Of all these themes, nothing sells like the United States. The only theme park that appears to be flourishing is Tokyo Disney, which will add a Disney Sea version this fall.
In kind, Universal Studios sells itself as much as a trip down America's Main Streets and Broadways as a movie theme park. Simulated neighborhoods include Manhattan, Hollywood, and San Francisco. But the fact that Louise's restaurant is from "The Godfather," the tenements are a mock-up of "West Side Story," and Mel's Drive-In diner is from "American Graffiti" is lost on most of the visitors, many of whom seem just old enough to remember "Jurassic Park."
And that is to say nothing of a frustrated and forlorn "Mae Westo" (Mae West) a curvaceous, beaming blonde in a snug red dress who hangs out with Charlie Chaplin in the "Rodeo Drive" district. "I keep telling them I'm Mae Westo, but no one seems to have any clue who I'm talking about," says the young American portraying the risque comedienne of the 1920's and '30's.
Language a barrier
In fact, those coming to experience a slice of Americana and its "world of magic" - as Steven Speilberg dubs it in the park's introductory film - should beware.

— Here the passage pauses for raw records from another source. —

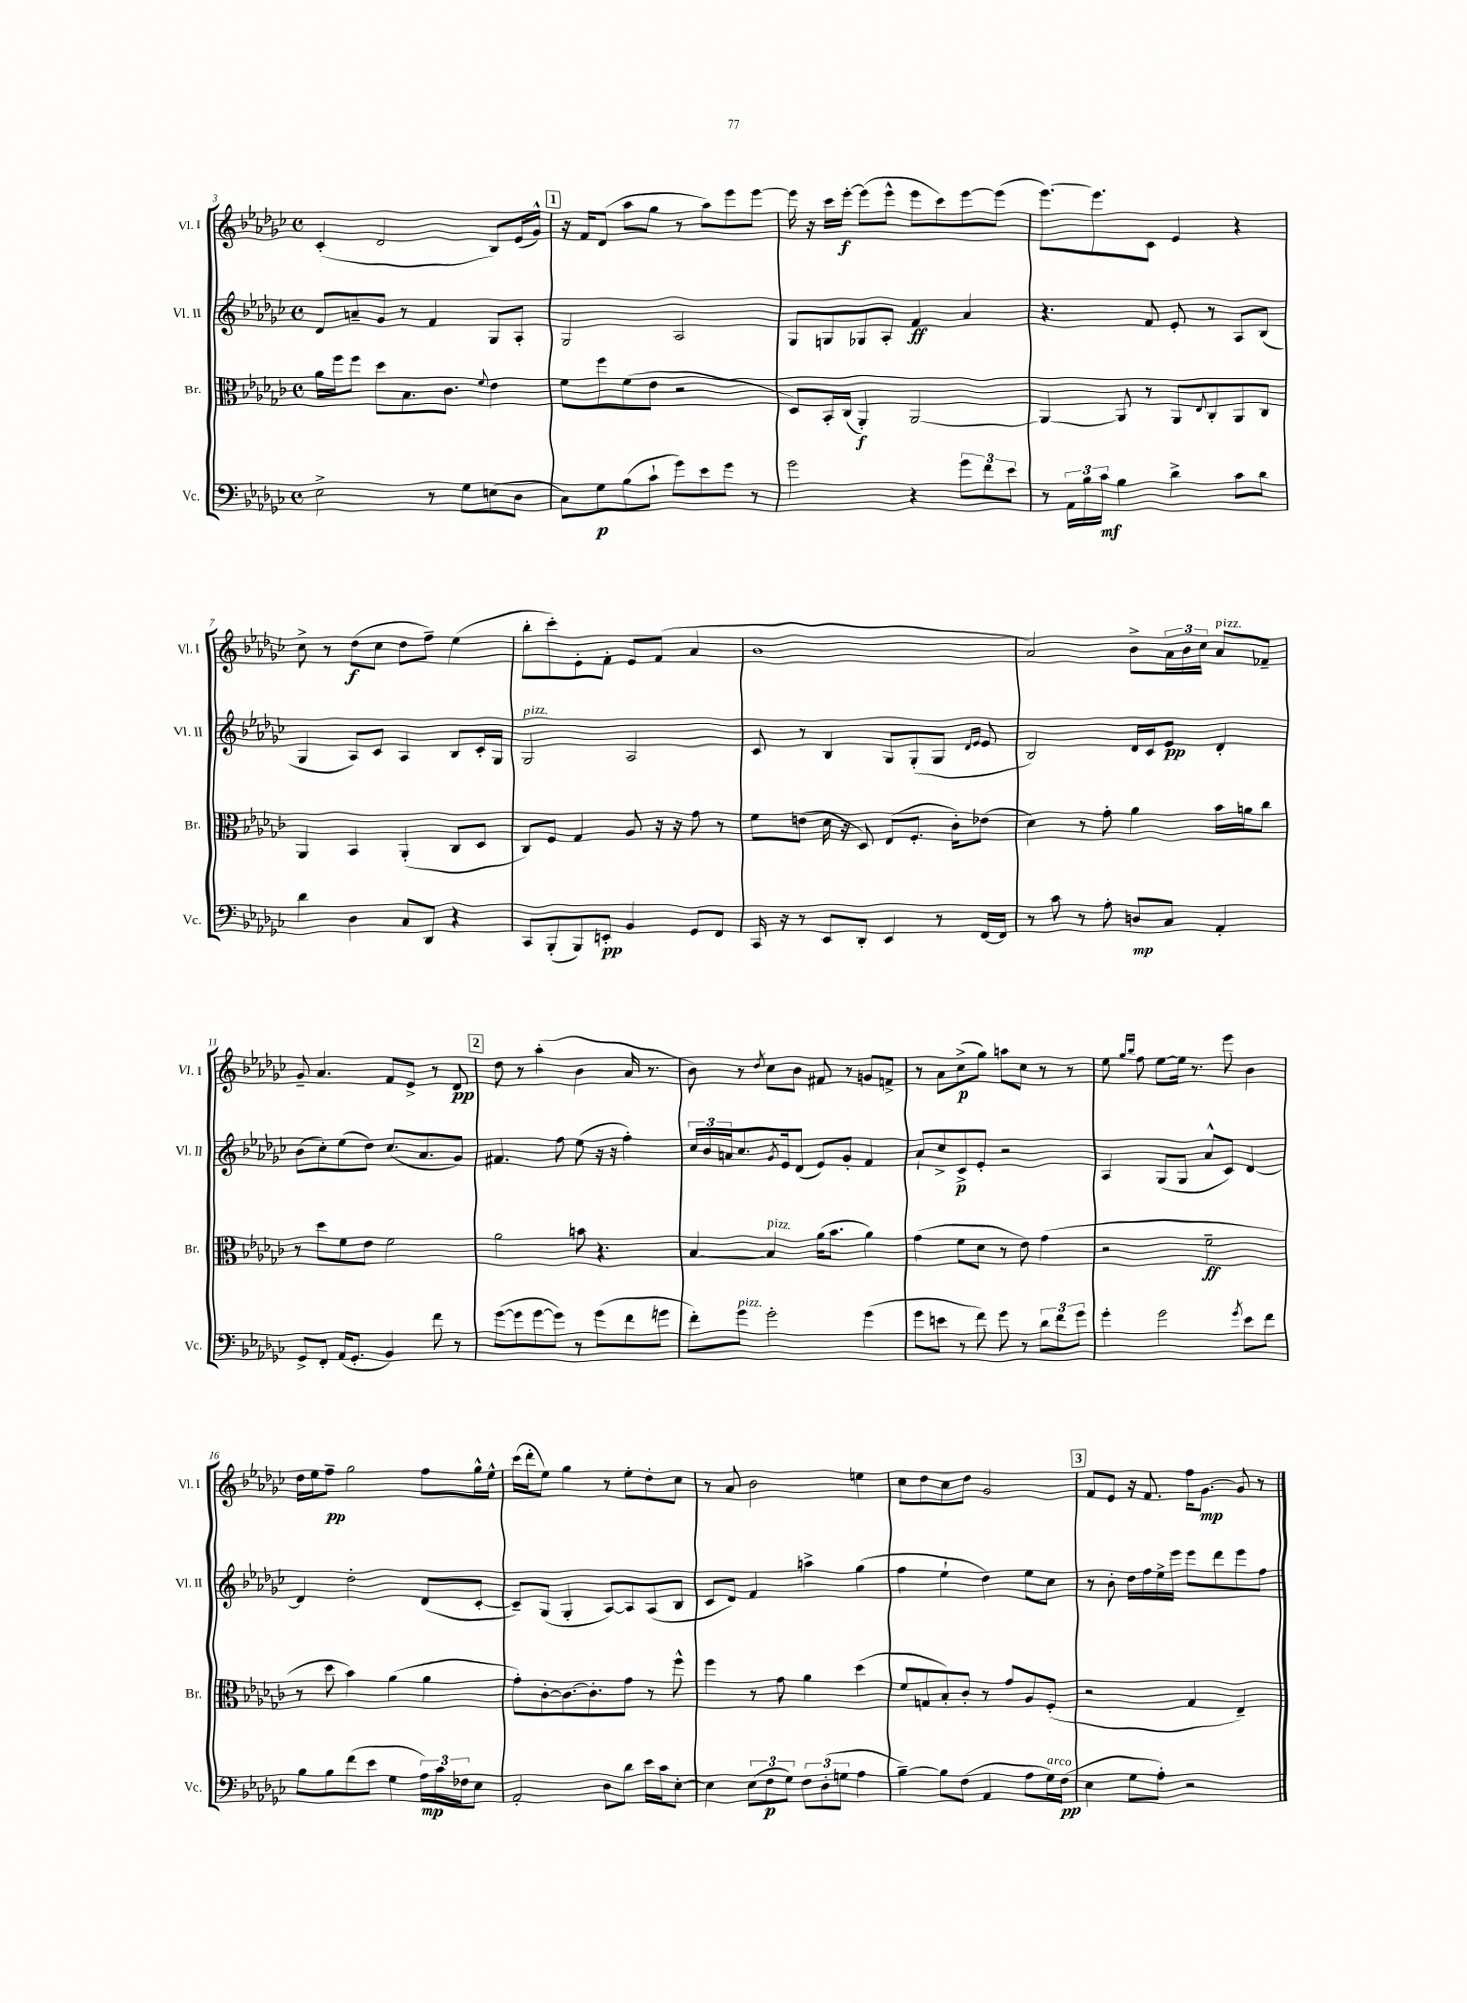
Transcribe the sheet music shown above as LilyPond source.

<<
\new StaffGroup <<
\new Staff = "s0" \with { instrumentName = "Vl. I" shortInstrumentName = "Vl. I" } {
    \clef treble \key ges \major \defaultTimeSignature \time 4/4
    ces'4-.( des'2 bes8) ees'16( ges'16-^) |
    \mark \markup { \box "1" } r16 f'16 des'8( aes''8 ges''8 r8 aes''8) ees'''8 ees'''8~ |
    ees'''16 r16 ces'''16 ees'''16~-.\f ees'''8( ees'''8-^ ees'''8 ces'''8) ees'''8~ ees'''8( |
    ees'''8.~) ees'''8. ces'8 ees'4 r4 |
    ces''8-> r8 des''8\f( ces''8 des''8 f''8--) ees''4( |
    bes''8-. ces'''8-.) ees'8-. f'8-. ees'8 f'8( aes'4 |
    bes'1 |
    aes'2) bes'8-> \tuplet 3/2 { aes'16 bes'16 ces''16 } aes'8^\markup { \italic "pizz." } fes'8-- |
    ges'8-- aes'4. f'8 ees'8-> r8 des'8\pp |
    \mark \markup { \box "2" } des''8 r8 aes''4-.( bes'4 aes'16 r8. |
    bes'8) r8 \acciaccatura { des''8 } ces''8 bes'8 fis'8 r8 g'8 f'8-> |
    r8 aes'8 ces''8->\p( ges''8) a''8 ces''8 r8 r8 |
    ees''8 \grace { ges''16 bes''16 } f''8 ees''8~ ees''16 r8. ees'''8 bes'4 |
    des''16 ees''16 f''8--\pp ges''2 f''8 ges''16-^ ees''16-^ |
    ces'''16( des'''16-. ees''8) ges''4 r8 ees''8-. des''8-. ces''8 |
    r8 aes'8 bes'2 e''4 |
    ces''8 des''8 ces''8 des''8 ges'2 |
    \mark \markup { \box "3" } f'8 ees'8 r16 f'8. f''16 ges'8.~\mp ges'8 r8 \bar "|." |
}
\new Staff = "s1" \with { instrumentName = "Vl. II" shortInstrumentName = "Vl. II" } {
    \clef treble \key ges \major \defaultTimeSignature \time 4/4
    des'8 a'8-- ges'8 r8 f'4 ges8 aes8-. |
    \mark \markup { \box "1" } ges2 aes2 |
    ges8 g8 ges8 aes8-. f'4\ff aes'4 |
    r4. f'8 ees'8-. r8 aes8 bes8( |
    ges4 aes8) ces'8 aes4 bes8 ces'16-. ges16 |
    ges2^\markup { \italic "pizz." } aes2 |
    ces'8 r8 bes4 ges8 ges8-.( ges8 \grace { des'16 ees'16 } ees'8 |
    bes2) des'16 ces'16 ees'8\pp des'4-. |
    bes'8( ces''8-.) ees''8( des''8) ces''8.( aes'8. ges'8) |
    \mark \markup { \box "2" } fis'4. f''8 ees''8( r16 r16 f''4-.) |
    \tuplet 3/2 { ces''16 bes'16 a'16 } ces''8. \acciaccatura { ges'8 } ees'16 des'8( ees'8) ges'8-. f'4 |
    aes'8-! ces''8-> ces'8->\p ees'8-. r2 |
    aes4 ges8( ges8 aes'8-^ ces'8) des'4~ |
    des'4 des''2-. des'8( ces'8~-. |
    ces'8--) ges8( ges4-. aes8~) aes8 aes8( bes8 |
    ces'8 des'8) f'4 a''4-> ges''4( |
    f''4 ees''4-! des''4) ees''8 ces''8 |
    \mark \markup { \box "3" } r8 bes'8-. des''16 f''16 ees''16-> ees'''16 ees'''8 des'''8 ees'''8 f''8 \bar "|." |
}
\new Staff = "s2" \with { instrumentName = "Br." shortInstrumentName = "Br." } {
    \clef alto \key ges \major \defaultTimeSignature \time 4/4
    aes'16 f''16 f''8 des''8 bes8. ces'8. \appoggiatura { f'8 } ees'4 |
    \mark \markup { \box "1" } f'8 f''8 f'8( ees'8 r2 |
    des8) bes,16-. ces16( aes,4-.\f) aes,2~ |
    aes,4~ aes,8 r8 aes,8 \appoggiatura { ees8 } ces8-. aes,8 ces8 |
    aes,4 bes,4 aes,4-.( ces8 des8 |
    ces8) f8 ges4 aes8 r16 r16 ges'8 r8 |
    f'8 e'8( des'16 r16 des8) ees8( f8.-. ces'16-.) ees'8( |
    des'4) r8 ges'8-. aes'4 bes'16 a'16 ces''8 |
    r8 des''8 f'8 ees'8 f'2 |
    \mark \markup { \box "2" } aes'2 b'8 r4. |
    bes4~ bes4^\markup { \italic "pizz." } aes'16( bes'8. aes'4) |
    ges'4( f'8 des'8 r8 ees'8) ges'4( |
    r2 f'2--\ff |
    r8 des''8 bes'4) aes'4( aes'4 |
    ges'8-.) ces'8~-. ces'8.~ ces'8.-. ges'8 r8 f''8-^ |
    f''4 r8 ges'8 aes'4 des''4( |
    f'8 g8 bes8-.) ces'8-. r8 ges'8 aes8 f8-.( |
    \mark \markup { \box "3" } r2 ges4 ees4--) \bar "|." |
}
\new Staff = "s3" \with { instrumentName = "Vc." shortInstrumentName = "Vc." } {
    \clef bass \key ges \major \defaultTimeSignature \time 4/4
    ees2-> r8 ges8 e8( des8 |
    \mark \markup { \box "1" } ces8) ges8\p bes8( ces'8-! ges'8) ees'8 ges'8 r8 |
    ges'2 r4 \tuplet 3/2 { ges'8 f'8 ees'8 } |
    r8 \tuplet 3/2 { aes,16 bes16 ces'16\mf } bes4 des'4-> ces'8 des'8 |
    des'4 des4 ces8 des,8 r4 |
    ces,8 bes,,8-.( bes,,8) e,8-.\pp bes,4 ges,8 f,8 |
    ces,16 r16 r8 ees,8 des,8-. ees,4 r8 f,16~ f,16 |
    r8 ces'8 r8 aes8-. d8\mp ces8 aes,4-. |
    ges,8-> f,8-. aes,16( ges,8.-. bes,4) f'8 r8 |
    \mark \markup { \box "2" } ges'8~( ges'8 ges'8~ ges'8) r8 ges'8( f'8 g'8 |
    f'8-.) ges'8^\markup { \italic "pizz." } ges'2-. ges'4( |
    ges'8 e'8 r8 f'8) ges'8 r8 \tuplet 3/2 { des'8 f'8 ges'8 } |
    ges'4-. ges'2 \acciaccatura { ges'8 } ees'8 f'8 |
    bes8 bes8 f'8( ees'8 ges4 \tuplet 3/2 { aes16\mp) ces'16 fes16 } ees8 |
    aes,2-. des8 des'8 ees'16 ces'16 ees8~-. |
    ees4 \tuplet 3/2 { ees8( f8\p ges8) } \tuplet 3/2 { f8 des8-.( g8 } aes4 |
    bes4~--) bes8 f8( aes,4 aes8 ges16^\markup { \italic "arco" }) f16\pp( |
    \mark \markup { \box "3" } ees4 ges8 aes8-.) r2 \bar "|." |
}
>>
>>
\layout { \context { \Score currentBarNumber = #3 } }
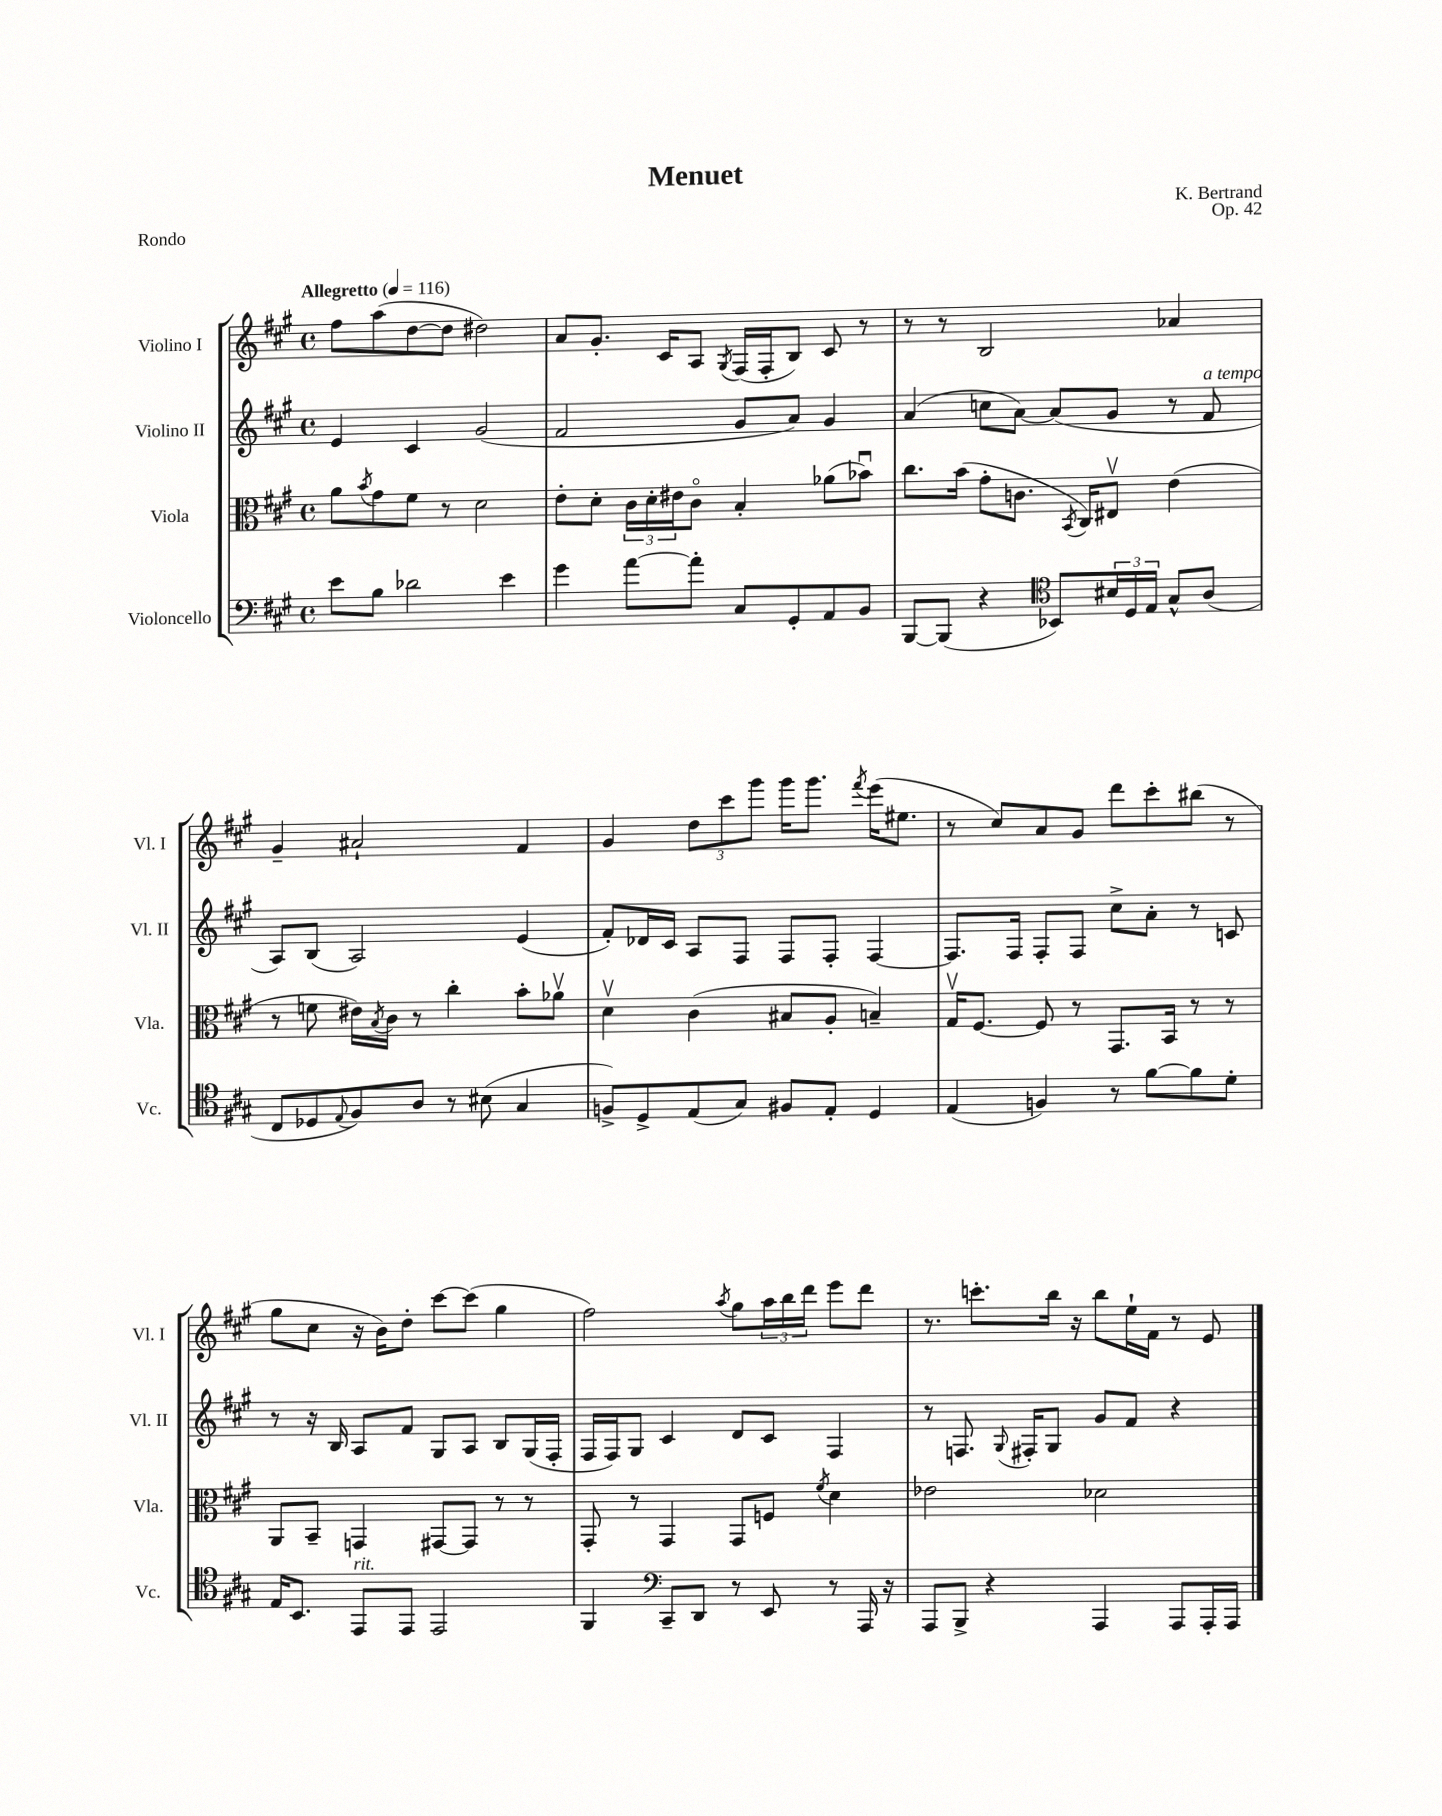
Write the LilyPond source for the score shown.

\header { title = "Menuet" composer = "K. Bertrand" opus = "Op. 42" piece = "Rondo" }
<<
\new StaffGroup <<
\new Staff = "s0" \with { instrumentName = "Violino I" shortInstrumentName = "Vl. I" } {
    \clef treble \key a \major \defaultTimeSignature \time 4/4 \tempo "Allegretto" 4 = 116
    fis''8 a''8( d''8~ d''8 dis''2) |
    a'8 gis'8.-. cis'16 a8 \acciaccatura { gis8 } fis16( fis16-. b8) cis'8 r8 |
    r8 r8 b2 aes'4 |
    gis'4-- ais'2-! fis'4 |
    gis'4 \tuplet 3/2 { d''8 cis'''8 gis'''8 } gis'''16 gis'''8. \acciaccatura { fis'''8 } e'''16( eis''8. |
    r8 cis''8) a'8 gis'8 d'''8 cis'''8-. bis''8( r8 |
    gis''8 cis''8 r16 b'16) d''8-. cis'''8~ cis'''8( gis''4 |
    fis''2) \acciaccatura { a''8 } gis''8 \tuplet 3/2 { a''16 b''16 d'''16 } e'''8 d'''8 |
    r8. c'''8.-. b''16 r16 b''8 e''16-! fis'16 r8 e'8 \bar "|." |
}
\new Staff = "s1" \with { instrumentName = "Violino II" shortInstrumentName = "Vl. II" } {
    \clef treble \key a \major \defaultTimeSignature \time 4/4
    e'4 cis'4 gis'2( |
    fis'2 gis'8 a'8) gis'4 |
    a'4( c''8 a'8~) a'8( gis'8 r8 fis'8^\markup { \italic "a tempo" } |
    a8) b8( a2) e'4( |
    fis'8-.) des'16 cis'16 a8 fis8 fis8 fis8-. fis4~ |
    fis8. fis16 fis8-. fis8 cis''8-> a'8-. r8 c'8 |
    r8 r16 b16 a8 fis'8 gis8 a8 b8 gis16( fis16-. |
    fis16 fis16) gis8 cis'4 d'8 cis'8 fis4 |
    r8 f8. \appoggiatura { gis8 } fis16-. gis8 gis'8 fis'8 r4 \bar "|." |
}
\new Staff = "s2" \with { instrumentName = "Viola" shortInstrumentName = "Vla." } {
    \clef alto \key a \major \defaultTimeSignature \time 4/4
    a'8 \acciaccatura { b'8 } gis'8 fis'8 r8 d'2 |
    e'8-. d'8-. \tuplet 3/2 { cis'16 d'16-. eis'16 } cis'8\flageolet b4-. aes'8( bes'8\downbow) |
    cis''8. b'16( gis'8-. c'8. \acciaccatura { b,8 } cis16) eis8\upbow e'4( |
    r8 f'8 eis'16) \acciaccatura { b8 } cis'16 r8 cis''4-. b'8-. aes'8\upbow |
    d'4\upbow cis'4( bis8 a8-. b4--) |
    gis16\upbow fis8.~ fis8 r8 gis,8. b,16 r8 r8 |
    a,8 b,8-- g,4 gis,8~ gis,8 r8 r8 |
    gis,8-. r8 gis,4 gis,8 f8 \acciaccatura { fis'8 } d'4 |
    ees'2 des'2 \bar "|." |
}
\new Staff = "s3" \with { instrumentName = "Violoncello" shortInstrumentName = "Vc." } {
    \clef bass \key a \major \defaultTimeSignature \time 4/4
    e'8 b8 des'2 e'4 |
    gis'4 a'8~ a'8-. cis8 gis,8-. a,8 b,8 |
    b,,8~ b,,8( r4 \clef tenor bes,8) \tuplet 3/2 { bis16 d16 e16 } gis8-^ a8( |
    cis8 des8 \appoggiatura { e8 } fis8) a8 r8 bis8( gis4 |
    f8->) d8-> e8( gis8) fis8 e8-. d4 |
    e4( f4) r8 fis'8~ fis'8 d'8-. |
    e16 b,8. e,8^\markup { \italic "rit." } e,8 e,2 |
    fis,4 \clef bass cis,8-- d,8 r8 e,8 r8 a,,16 r16 |
    a,,8 b,,8-> r4 a,,4 a,,8 a,,16-. a,,16 \bar "|." |
}
>>
>>
\layout { \context { \Score \remove "Bar_number_engraver" } }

Non-Japanese-speaking visitors who come to major attractions such as "Back to the Future," "Backdraft," and "T2" will find themselves unable to understand much. At "Waterworld," staged on an elaborate shipwreck set complete with muscly stunt actors on flying jet-skis, the most the average non-Japanese will be able to grasp is that the good guys have spotted "dry lando" and must save it from the bad guys.
"I didn't understand a thing. I just watched the stunts," says Australian Kaley Schelks. "I thought there would be more English. They're probably not going for that market." USJ says it does hope to bring in tourists from around Asia, for whom a trip to America is a long shot. But park visitors from places such as Taiwan and Hong Kong say they often felt clueless. Films had no subtitles or headsets in English, and even the main map at the front gate is in Japanese only.
"The only drawback is the language and price," says Dalina Sharif, an Indonesian visitor. "The food is so expensive that the only thing we could afford to buy all day is bread."
Others, like a group of housewives gushing about their "bicycle ride" to the celestial home of E.T., say the two-hour train trek to Osaka - costing more than $100 each way - is worth the trip. And that may be a good sign for the city, which pitched in about a quarter of the funds necessary to bring Universal Studios here. Once the area is fully developed - including a high-tech business park, mega-hotels, and a Universal shopping district - city officials estimate the project will bring in an additional $6.9 billion in revenues a year.
At a time when new jobs are hard to come by, no one here can argue with the arrival of a massive new employer in town. Some 43,000 people were employed in the construction of Universal Studios, its adjacent shops and hotels, and 6,000 are employed at the park itself.
Among them is Yutaka Ishida. His own visit to Universal Studios in Florida attracted him to apply for a job here. "Maybe we don't have our own dreams," he says, "and so theme parks sell dreams to us and let us pretend it's reality."